Many employers are reluctant to share financial information with their teams, arguing that employees don’t need to know everything. However, there are compelling reasons why sharing at least some financial information can be beneficial. In reality, greater transparency may very well work in your favor.
Accurate Understanding of Company Performance - Research has shown that employees often overestimate the profitability of their companies. When asked about the percentage of sales that translates into profit, responses typically range from 30% to 50%. However, the reality is, that most companies operate with significantly lower profit margins, and some even operate in the single digits. By sharing financial information, you give your team a clearer picture of the company’s actual performance, dispelling misconceptions and fostering a more accurate understanding.

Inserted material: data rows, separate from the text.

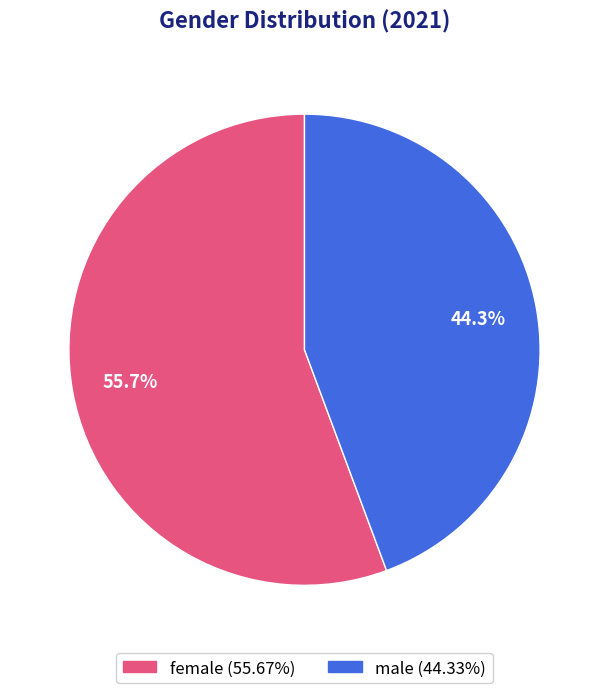

Rank the categories by value from lowest to highest.

male, female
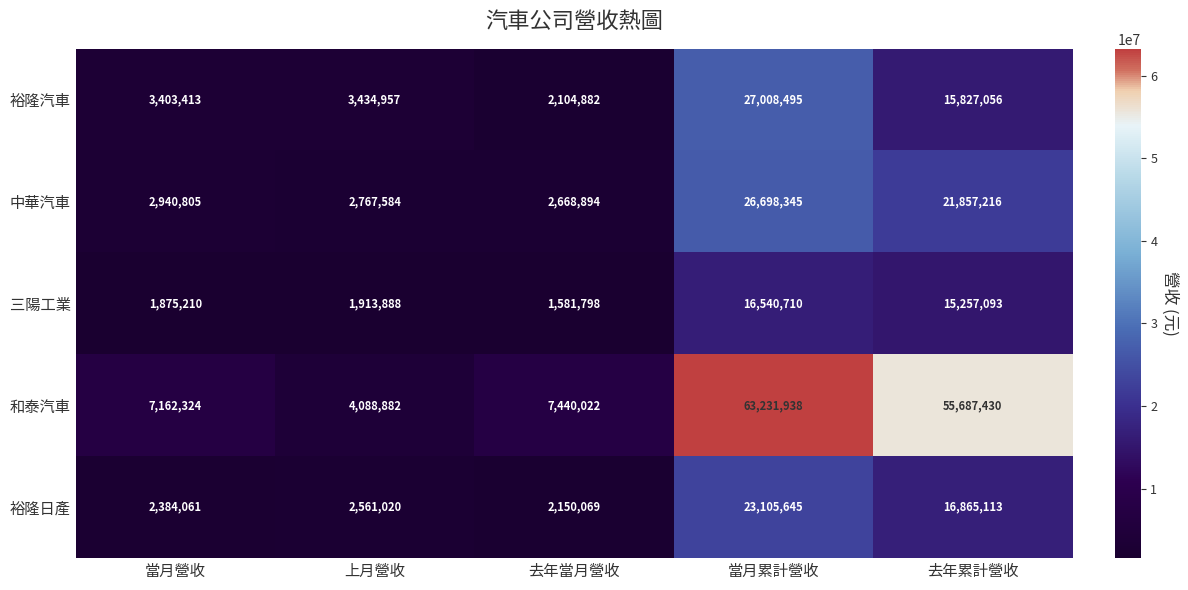

What is the maximum value shown in the chart?

63231938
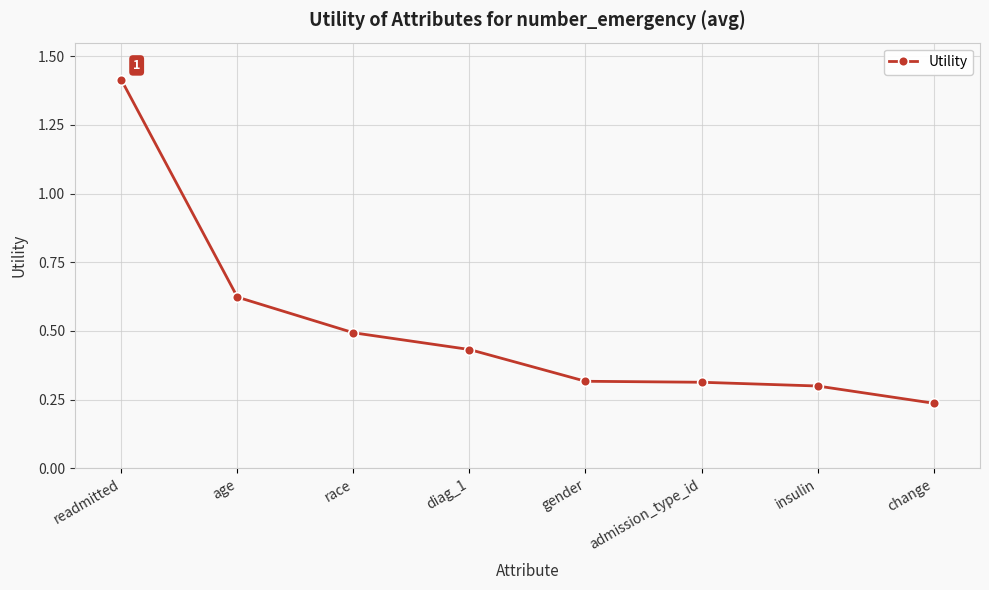

True or false: there are more than 1 points higher than both neighbors.

False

Motivational Impact - Profit serves as the scorecard for any business. Just as playing a game without knowing the score can dampen motivation, withholding financial information from employees can hinder their ability to gauge the impact of their efforts. When employees “know the score,” they can directly correlate their contributions to the company’s success. This knowledge empowers them, boosts motivation, and encourages them to make informed decisions that positively impact the bottom line.
How much should you share? - The level of transparency will vary from company to company; some will share sales targets, and some will share gross profits.
It's important to recognize the benefits of sharing at least some financial information with your team. You will create a more engaged and motivated workforce by giving employees a realistic understanding of company performance, empowering them with the game score, building trust, and encouraging innovation. Ultimately, sharing financial information contributes to a stronger, more unified team that actively works towards the company’s success.